■ Problem description ■
Return the records as they stand. No picture is to be included.

(Extracted records)
- - -

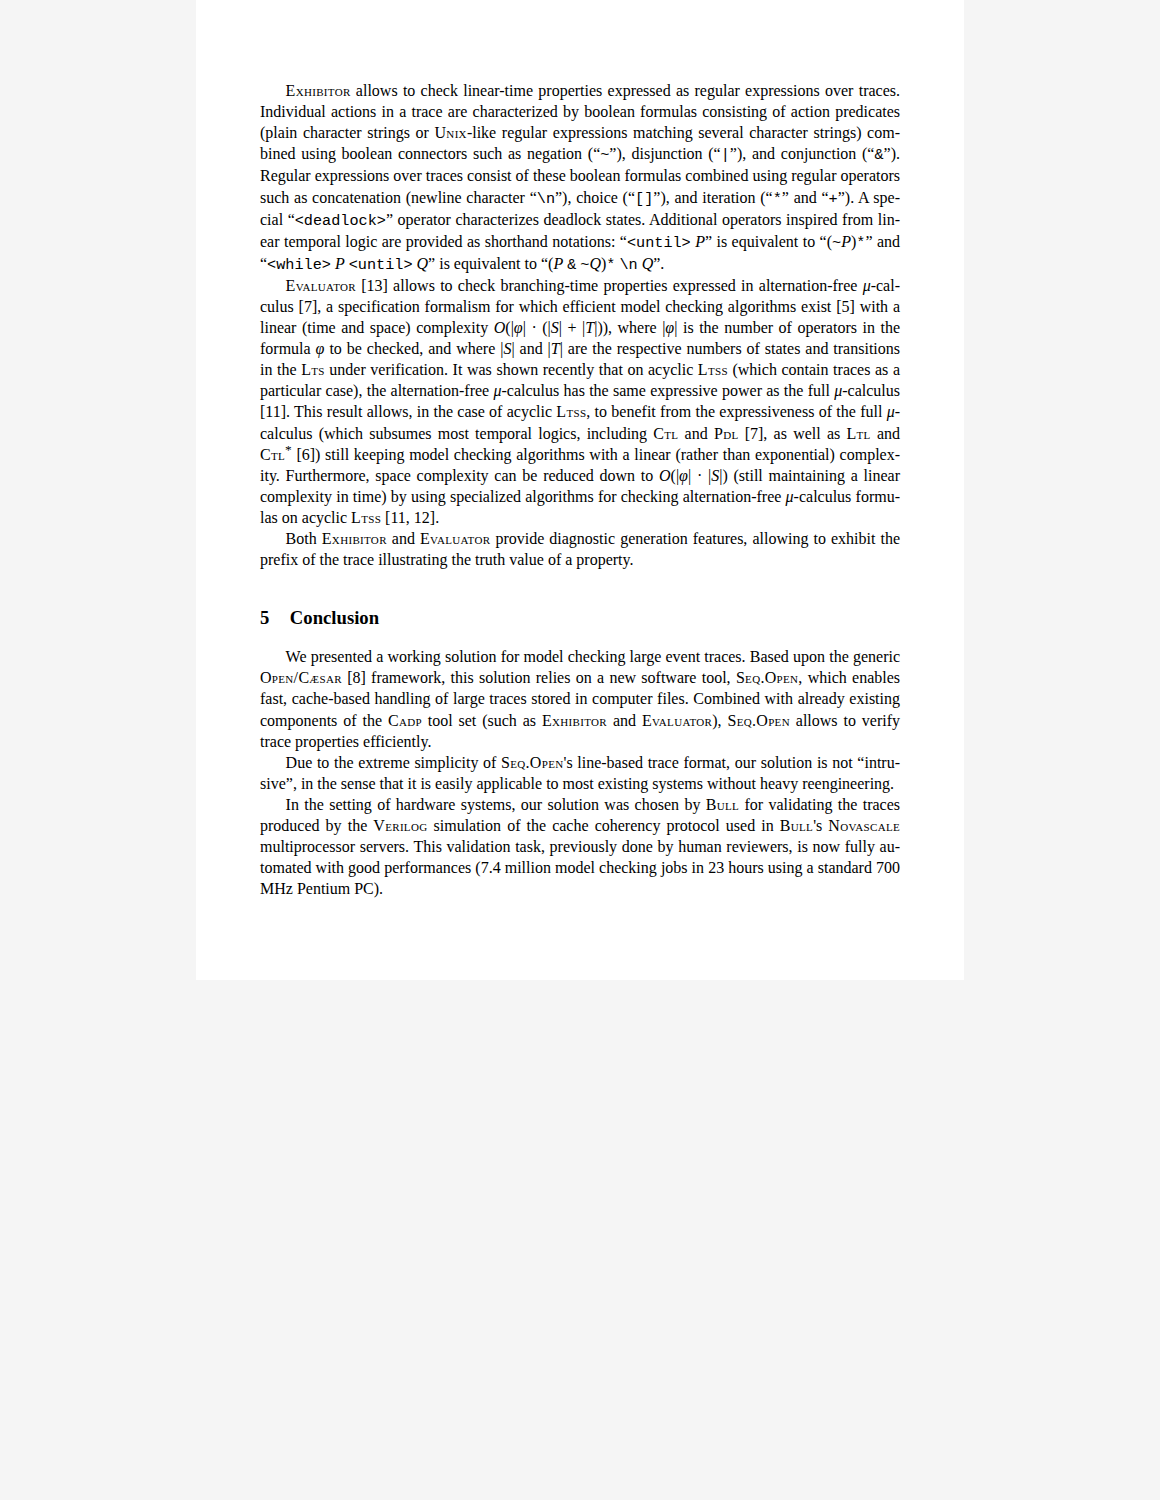Exhibitor allows to check linear-time properties expressed as regular expressions over traces. Individual actions in a trace are characterized by boolean formulas consisting of action predicates (plain character strings or Unix-like regular expressions matching several character strings) combined using boolean connectors such as negation (“~”), disjunction (“|”), and conjunction (“&”). Regular expressions over traces consist of these boolean formulas combined using regular operators such as concatenation (newline character “\n”), choice (“[]”), and iteration (“*” and “+”). A special “<deadlock>” operator characterizes deadlock states. Additional operators inspired from linear temporal logic are provided as shorthand notations: “<until> P” is equivalent to “(~P)*” and “<while> P <until> Q” is equivalent to “(P & ~Q)* \n Q”.
Evaluator [13] allows to check branching-time properties expressed in alternation-free μ-calculus [7], a specification formalism for which efficient model checking algorithms exist [5] with a linear (time and space) complexity O(|φ| · (|S| + |T|)), where |φ| is the number of operators in the formula φ to be checked, and where |S| and |T| are the respective numbers of states and transitions in the Lts under verification. It was shown recently that on acyclic Ltss (which contain traces as a particular case), the alternation-free μ-calculus has the same expressive power as the full μ-calculus [11]. This result allows, in the case of acyclic Ltss, to benefit from the expressiveness of the full μ-calculus (which subsumes most temporal logics, including Ctl and Pdl [7], as well as Ltl and Ctl* [6]) still keeping model checking algorithms with a linear (rather than exponential) complexity. Furthermore, space complexity can be reduced down to O(|φ| · |S|) (still maintaining a linear complexity in time) by using specialized algorithms for checking alternation-free μ-calculus formulas on acyclic Ltss [11, 12].
Both Exhibitor and Evaluator provide diagnostic generation features, allowing to exhibit the prefix of the trace illustrating the truth value of a property.
5 Conclusion
We presented a working solution for model checking large event traces. Based upon the generic Open/Cæsar [8] framework, this solution relies on a new software tool, Seq.Open, which enables fast, cache-based handling of large traces stored in computer files. Combined with already existing components of the Cadp tool set (such as Exhibitor and Evaluator), Seq.Open allows to verify trace properties efficiently.
Due to the extreme simplicity of Seq.Open's line-based trace format, our solution is not “intrusive”, in the sense that it is easily applicable to most existing systems without heavy reengineering.
In the setting of hardware systems, our solution was chosen by Bull for validating the traces produced by the Verilog simulation of the cache coherency protocol used in Bull's Novascale multiprocessor servers. This validation task, previously done by human reviewers, is now fully automated with good performances (7.4 million model checking jobs in 23 hours using a standard 700 MHz Pentium PC).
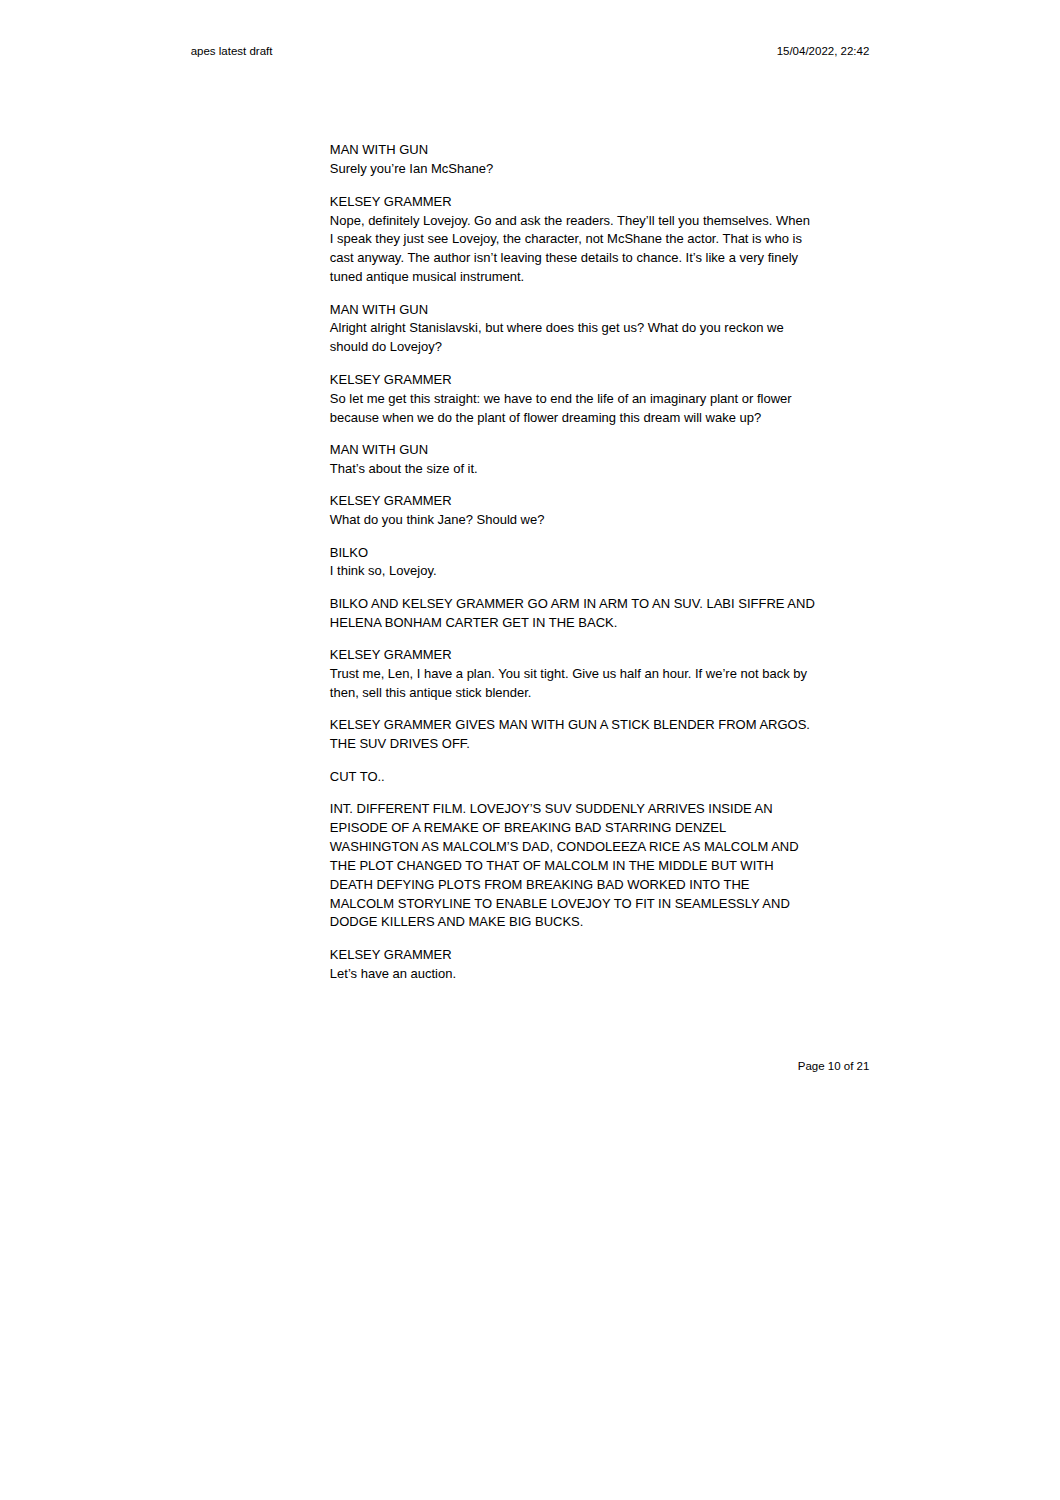apes latest draft
15/04/2022, 22:42
MAN WITH GUN
Surely you’re Ian McShane?
KELSEY GRAMMER
Nope, definitely Lovejoy. Go and ask the readers. They’ll tell you themselves. When I speak they just see Lovejoy, the character, not McShane the actor. That is who is cast anyway. The author isn’t leaving these details to chance. It’s like a very finely tuned antique musical instrument.
MAN WITH GUN
Alright alright Stanislavski, but where does this get us? What do you reckon we should do Lovejoy?
KELSEY GRAMMER
So let me get this straight: we have to end the life of an imaginary plant or flower because when we do the plant of flower dreaming this dream will wake up?
MAN WITH GUN
That’s about the size of it.
KELSEY GRAMMER
What do you think Jane? Should we?
BILKO
I think so, Lovejoy.
BILKO AND KELSEY GRAMMER GO ARM IN ARM TO AN SUV. LABI SIFFRE AND HELENA BONHAM CARTER GET IN THE BACK.
KELSEY GRAMMER
Trust me, Len, I have a plan. You sit tight. Give us half an hour. If we’re not back by then, sell this antique stick blender.
KELSEY GRAMMER GIVES MAN WITH GUN A STICK BLENDER FROM ARGOS. THE SUV DRIVES OFF.
CUT TO..
INT. DIFFERENT FILM. LOVEJOY’S SUV SUDDENLY ARRIVES INSIDE AN EPISODE OF A REMAKE OF BREAKING BAD STARRING DENZEL WASHINGTON AS MALCOLM’S DAD, CONDOLEEZA RICE AS MALCOLM AND THE PLOT CHANGED TO THAT OF MALCOLM IN THE MIDDLE BUT WITH DEATH DEFYING PLOTS FROM BREAKING BAD WORKED INTO THE MALCOLM STORYLINE TO ENABLE LOVEJOY TO FIT IN SEAMLESSLY AND DODGE KILLERS AND MAKE BIG BUCKS.
KELSEY GRAMMER
Let’s have an auction.
Page 10 of 21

- - -

■ Solved exercise ■
Exhibitor allows to check linear-time properties expressed as regular expressions over traces. Individual actions in a trace are characterized by boolean formulas consisting of action predicates (plain character strings or Unix-like regular expressions matching several character strings) combined using boolean connectors such as negation (“~”), disjunction (“|”), and conjunction (“&”). Regular expressions over traces consist of these boolean formulas combined using regular operators such as concatenation (newline character “\n”), choice (“[]”), and iteration (“*” and “+”). A special “<deadlock>” operator characterizes deadlock states. Additional operators inspired from linear temporal logic are provided as shorthand notations: “<until> P” is equivalent to “(~P)*” and “<while> P <until> Q” is equivalent to “(P & ~Q)* \n Q”.
Evaluator [13] allows to check branching-time properties expressed in alternation-free μ-calculus [7], a specification formalism for which efficient model checking algorithms exist [5] with a linear (time and space) complexity O(|φ| · (|S| + |T|)), where |φ| is the number of operators in the formula φ to be checked, and where |S| and |T| are the respective numbers of states and transitions in the Lts under verification. It was shown recently that on acyclic Ltss (which contain traces as a particular case), the alternation-free μ-calculus has the same expressive power as the full μ-calculus [11]. This result allows, in the case of acyclic Ltss, to benefit from the expressiveness of the full μ-calculus (which subsumes most temporal logics, including Ctl and Pdl [7], as well as Ltl and Ctl* [6]) still keeping model checking algorithms with a linear (rather than exponential) complexity. Furthermore, space complexity can be reduced down to O(|φ| · |S|) (still maintaining a linear complexity in time) by using specialized algorithms for checking alternation-free μ-calculus formulas on acyclic Ltss [11, 12].
Both Exhibitor and Evaluator provide diagnostic generation features, allowing to exhibit the prefix of the trace illustrating the truth value of a property.
5 Conclusion
We presented a working solution for model checking large event traces. Based upon the generic Open/Cæsar [8] framework, this solution relies on a new software tool, Seq.Open, which enables fast, cache-based handling of large traces stored in computer files. Combined with already existing components of the Cadp tool set (such as Exhibitor and Evaluator), Seq.Open allows to verify trace properties efficiently.
Due to the extreme simplicity of Seq.Open's line-based trace format, our solution is not “intrusive”, in the sense that it is easily applicable to most existing systems without heavy reengineering.
In the setting of hardware systems, our solution was chosen by Bull for validating the traces produced by the Verilog simulation of the cache coherency protocol used in Bull's Novascale multiprocessor servers. This validation task, previously done by human reviewers, is now fully automated with good performances (7.4 million model checking jobs in 23 hours using a standard 700 MHz Pentium PC).
apes latest draft
15/04/2022, 22:42
MAN WITH GUN
Surely you’re Ian McShane?
KELSEY GRAMMER
Nope, definitely Lovejoy. Go and ask the readers. They’ll tell you themselves. When I speak they just see Lovejoy, the character, not McShane the actor. That is who is cast anyway. The author isn’t leaving these details to chance. It’s like a very finely tuned antique musical instrument.
MAN WITH GUN
Alright alright Stanislavski, but where does this get us? What do you reckon we should do Lovejoy?
KELSEY GRAMMER
So let me get this straight: we have to end the life of an imaginary plant or flower because when we do the plant of flower dreaming this dream will wake up?
MAN WITH GUN
That’s about the size of it.
KELSEY GRAMMER
What do you think Jane? Should we?
BILKO
I think so, Lovejoy.
BILKO AND KELSEY GRAMMER GO ARM IN ARM TO AN SUV. LABI SIFFRE AND HELENA BONHAM CARTER GET IN THE BACK.
KELSEY GRAMMER
Trust me, Len, I have a plan. You sit tight. Give us half an hour. If we’re not back by then, sell this antique stick blender.
KELSEY GRAMMER GIVES MAN WITH GUN A STICK BLENDER FROM ARGOS. THE SUV DRIVES OFF.
CUT TO..
INT. DIFFERENT FILM. LOVEJOY’S SUV SUDDENLY ARRIVES INSIDE AN EPISODE OF A REMAKE OF BREAKING BAD STARRING DENZEL WASHINGTON AS MALCOLM’S DAD, CONDOLEEZA RICE AS MALCOLM AND THE PLOT CHANGED TO THAT OF MALCOLM IN THE MIDDLE BUT WITH DEATH DEFYING PLOTS FROM BREAKING BAD WORKED INTO THE MALCOLM STORYLINE TO ENABLE LOVEJOY TO FIT IN SEAMLESSLY AND DODGE KILLERS AND MAKE BIG BUCKS.
KELSEY GRAMMER
Let’s have an auction.
Page 10 of 21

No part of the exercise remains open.